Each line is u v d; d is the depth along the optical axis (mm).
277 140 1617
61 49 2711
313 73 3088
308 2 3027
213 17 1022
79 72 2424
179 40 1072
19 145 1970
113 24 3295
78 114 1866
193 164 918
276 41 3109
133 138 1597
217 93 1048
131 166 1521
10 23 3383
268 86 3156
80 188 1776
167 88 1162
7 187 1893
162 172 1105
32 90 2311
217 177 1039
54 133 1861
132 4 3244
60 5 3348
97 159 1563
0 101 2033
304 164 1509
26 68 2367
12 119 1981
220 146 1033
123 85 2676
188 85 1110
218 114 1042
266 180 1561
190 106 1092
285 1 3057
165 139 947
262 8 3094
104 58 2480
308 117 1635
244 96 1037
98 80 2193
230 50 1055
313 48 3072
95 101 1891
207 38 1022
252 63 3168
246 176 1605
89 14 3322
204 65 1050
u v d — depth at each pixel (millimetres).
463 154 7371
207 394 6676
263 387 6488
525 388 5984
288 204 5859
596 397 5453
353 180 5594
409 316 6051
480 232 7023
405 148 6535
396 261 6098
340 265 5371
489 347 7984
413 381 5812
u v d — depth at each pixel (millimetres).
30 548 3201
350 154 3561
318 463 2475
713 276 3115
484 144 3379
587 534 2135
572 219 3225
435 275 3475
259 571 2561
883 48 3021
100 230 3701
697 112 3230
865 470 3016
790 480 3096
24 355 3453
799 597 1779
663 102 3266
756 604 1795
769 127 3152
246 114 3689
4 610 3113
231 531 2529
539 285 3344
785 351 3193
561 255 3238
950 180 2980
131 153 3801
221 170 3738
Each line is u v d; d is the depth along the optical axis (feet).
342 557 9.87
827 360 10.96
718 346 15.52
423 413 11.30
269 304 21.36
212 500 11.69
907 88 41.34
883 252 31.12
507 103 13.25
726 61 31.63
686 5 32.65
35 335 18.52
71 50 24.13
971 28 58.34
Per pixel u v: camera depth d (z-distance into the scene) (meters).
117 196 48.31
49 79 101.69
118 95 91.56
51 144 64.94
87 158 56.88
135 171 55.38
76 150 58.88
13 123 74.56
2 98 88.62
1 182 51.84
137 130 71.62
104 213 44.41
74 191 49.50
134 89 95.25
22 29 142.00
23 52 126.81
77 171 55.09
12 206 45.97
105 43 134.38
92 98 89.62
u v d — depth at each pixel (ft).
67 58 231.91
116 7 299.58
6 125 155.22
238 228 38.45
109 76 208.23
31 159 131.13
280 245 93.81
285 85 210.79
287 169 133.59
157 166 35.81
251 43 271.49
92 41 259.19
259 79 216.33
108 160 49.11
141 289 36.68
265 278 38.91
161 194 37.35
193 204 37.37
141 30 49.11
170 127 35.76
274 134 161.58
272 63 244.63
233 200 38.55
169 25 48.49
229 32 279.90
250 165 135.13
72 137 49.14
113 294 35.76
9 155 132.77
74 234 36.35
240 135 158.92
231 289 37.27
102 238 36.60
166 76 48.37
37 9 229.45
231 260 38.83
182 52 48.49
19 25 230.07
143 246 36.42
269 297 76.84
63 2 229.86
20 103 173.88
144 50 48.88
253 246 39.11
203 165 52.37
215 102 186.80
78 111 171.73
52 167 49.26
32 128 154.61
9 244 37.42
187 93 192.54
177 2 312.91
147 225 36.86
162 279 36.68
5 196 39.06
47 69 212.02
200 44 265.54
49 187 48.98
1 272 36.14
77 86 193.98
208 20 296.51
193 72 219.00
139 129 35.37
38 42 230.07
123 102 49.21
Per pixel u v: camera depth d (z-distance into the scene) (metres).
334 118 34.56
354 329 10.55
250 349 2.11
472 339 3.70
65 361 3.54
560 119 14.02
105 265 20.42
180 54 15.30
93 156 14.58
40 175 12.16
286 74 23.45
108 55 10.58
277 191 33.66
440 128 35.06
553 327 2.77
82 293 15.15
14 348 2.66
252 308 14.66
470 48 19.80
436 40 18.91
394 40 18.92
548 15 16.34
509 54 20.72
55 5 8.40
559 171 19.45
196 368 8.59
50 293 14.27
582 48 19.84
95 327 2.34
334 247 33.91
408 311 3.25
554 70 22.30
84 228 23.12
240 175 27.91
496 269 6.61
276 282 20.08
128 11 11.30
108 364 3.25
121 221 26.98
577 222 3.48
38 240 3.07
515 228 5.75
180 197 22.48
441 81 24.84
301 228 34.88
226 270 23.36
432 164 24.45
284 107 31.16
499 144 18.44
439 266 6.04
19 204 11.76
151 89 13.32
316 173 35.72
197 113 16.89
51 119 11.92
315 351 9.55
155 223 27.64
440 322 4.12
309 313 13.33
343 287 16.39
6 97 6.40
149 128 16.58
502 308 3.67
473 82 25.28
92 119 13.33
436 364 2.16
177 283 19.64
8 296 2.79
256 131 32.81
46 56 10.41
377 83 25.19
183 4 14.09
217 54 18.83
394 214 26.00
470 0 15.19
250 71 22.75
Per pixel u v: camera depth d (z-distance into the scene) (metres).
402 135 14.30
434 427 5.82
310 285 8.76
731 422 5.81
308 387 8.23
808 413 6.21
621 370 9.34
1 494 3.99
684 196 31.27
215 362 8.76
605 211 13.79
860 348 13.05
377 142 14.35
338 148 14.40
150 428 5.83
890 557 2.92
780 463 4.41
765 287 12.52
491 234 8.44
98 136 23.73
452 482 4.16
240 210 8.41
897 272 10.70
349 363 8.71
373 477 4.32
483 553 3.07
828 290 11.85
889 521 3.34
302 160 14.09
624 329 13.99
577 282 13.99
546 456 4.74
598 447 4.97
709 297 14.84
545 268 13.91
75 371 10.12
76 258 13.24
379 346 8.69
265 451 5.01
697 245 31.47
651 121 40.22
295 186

____

Exercise prompt: Every record above needs to be returned in full, exactly.

Exercise output:
Each line is u v d; d is the depth along the optical axis (mm).
277 140 1617
61 49 2711
313 73 3088
308 2 3027
213 17 1022
79 72 2424
179 40 1072
19 145 1970
113 24 3295
78 114 1866
193 164 918
276 41 3109
133 138 1597
217 93 1048
131 166 1521
10 23 3383
268 86 3156
80 188 1776
167 88 1162
7 187 1893
162 172 1105
32 90 2311
217 177 1039
54 133 1861
132 4 3244
60 5 3348
97 159 1563
0 101 2033
304 164 1509
26 68 2367
12 119 1981
220 146 1033
123 85 2676
188 85 1110
218 114 1042
266 180 1561
190 106 1092
285 1 3057
165 139 947
262 8 3094
104 58 2480
308 117 1635
244 96 1037
98 80 2193
230 50 1055
313 48 3072
95 101 1891
207 38 1022
252 63 3168
246 176 1605
89 14 3322
204 65 1050
u v d — depth at each pixel (millimetres).
463 154 7371
207 394 6676
263 387 6488
525 388 5984
288 204 5859
596 397 5453
353 180 5594
409 316 6051
480 232 7023
405 148 6535
396 261 6098
340 265 5371
489 347 7984
413 381 5812
u v d — depth at each pixel (millimetres).
30 548 3201
350 154 3561
318 463 2475
713 276 3115
484 144 3379
587 534 2135
572 219 3225
435 275 3475
259 571 2561
883 48 3021
100 230 3701
697 112 3230
865 470 3016
790 480 3096
24 355 3453
799 597 1779
663 102 3266
756 604 1795
769 127 3152
246 114 3689
4 610 3113
231 531 2529
539 285 3344
785 351 3193
561 255 3238
950 180 2980
131 153 3801
221 170 3738
Each line is u v d; d is the depth along the optical axis (feet).
342 557 9.87
827 360 10.96
718 346 15.52
423 413 11.30
269 304 21.36
212 500 11.69
907 88 41.34
883 252 31.12
507 103 13.25
726 61 31.63
686 5 32.65
35 335 18.52
71 50 24.13
971 28 58.34
Per pixel u v: camera depth d (z-distance into the scene) (meters).
117 196 48.31
49 79 101.69
118 95 91.56
51 144 64.94
87 158 56.88
135 171 55.38
76 150 58.88
13 123 74.56
2 98 88.62
1 182 51.84
137 130 71.62
104 213 44.41
74 191 49.50
134 89 95.25
22 29 142.00
23 52 126.81
77 171 55.09
12 206 45.97
105 43 134.38
92 98 89.62
u v d — depth at each pixel (ft).
67 58 231.91
116 7 299.58
6 125 155.22
238 228 38.45
109 76 208.23
31 159 131.13
280 245 93.81
285 85 210.79
287 169 133.59
157 166 35.81
251 43 271.49
92 41 259.19
259 79 216.33
108 160 49.11
141 289 36.68
265 278 38.91
161 194 37.35
193 204 37.37
141 30 49.11
170 127 35.76
274 134 161.58
272 63 244.63
233 200 38.55
169 25 48.49
229 32 279.90
250 165 135.13
72 137 49.14
113 294 35.76
9 155 132.77
74 234 36.35
240 135 158.92
231 289 37.27
102 238 36.60
166 76 48.37
37 9 229.45
231 260 38.83
182 52 48.49
19 25 230.07
143 246 36.42
269 297 76.84
63 2 229.86
20 103 173.88
144 50 48.88
253 246 39.11
203 165 52.37
215 102 186.80
78 111 171.73
52 167 49.26
32 128 154.61
9 244 37.42
187 93 192.54
177 2 312.91
147 225 36.86
162 279 36.68
5 196 39.06
47 69 212.02
200 44 265.54
49 187 48.98
1 272 36.14
77 86 193.98
208 20 296.51
193 72 219.00
139 129 35.37
38 42 230.07
123 102 49.21
Per pixel u v: camera depth d (z-distance into the scene) (metres).
334 118 34.56
354 329 10.55
250 349 2.11
472 339 3.70
65 361 3.54
560 119 14.02
105 265 20.42
180 54 15.30
93 156 14.58
40 175 12.16
286 74 23.45
108 55 10.58
277 191 33.66
440 128 35.06
553 327 2.77
82 293 15.15
14 348 2.66
252 308 14.66
470 48 19.80
436 40 18.91
394 40 18.92
548 15 16.34
509 54 20.72
55 5 8.40
559 171 19.45
196 368 8.59
50 293 14.27
582 48 19.84
95 327 2.34
334 247 33.91
408 311 3.25
554 70 22.30
84 228 23.12
240 175 27.91
496 269 6.61
276 282 20.08
128 11 11.30
108 364 3.25
121 221 26.98
577 222 3.48
38 240 3.07
515 228 5.75
180 197 22.48
441 81 24.84
301 228 34.88
226 270 23.36
432 164 24.45
284 107 31.16
499 144 18.44
439 266 6.04
19 204 11.76
151 89 13.32
316 173 35.72
197 113 16.89
51 119 11.92
315 351 9.55
155 223 27.64
440 322 4.12
309 313 13.33
343 287 16.39
6 97 6.40
149 128 16.58
502 308 3.67
473 82 25.28
92 119 13.33
436 364 2.16
177 283 19.64
8 296 2.79
256 131 32.81
46 56 10.41
377 83 25.19
183 4 14.09
217 54 18.83
394 214 26.00
470 0 15.19
250 71 22.75
Per pixel u v: camera depth d (z-distance into the scene) (metres).
402 135 14.30
434 427 5.82
310 285 8.76
731 422 5.81
308 387 8.23
808 413 6.21
621 370 9.34
1 494 3.99
684 196 31.27
215 362 8.76
605 211 13.79
860 348 13.05
377 142 14.35
338 148 14.40
150 428 5.83
890 557 2.92
780 463 4.41
765 287 12.52
491 234 8.44
98 136 23.73
452 482 4.16
240 210 8.41
897 272 10.70
349 363 8.71
373 477 4.32
483 553 3.07
828 290 11.85
889 521 3.34
302 160 14.09
624 329 13.99
577 282 13.99
546 456 4.74
598 447 4.97
709 297 14.84
545 268 13.91
75 371 10.12
76 258 13.24
379 346 8.69
265 451 5.01
697 245 31.47
651 121 40.22
295 186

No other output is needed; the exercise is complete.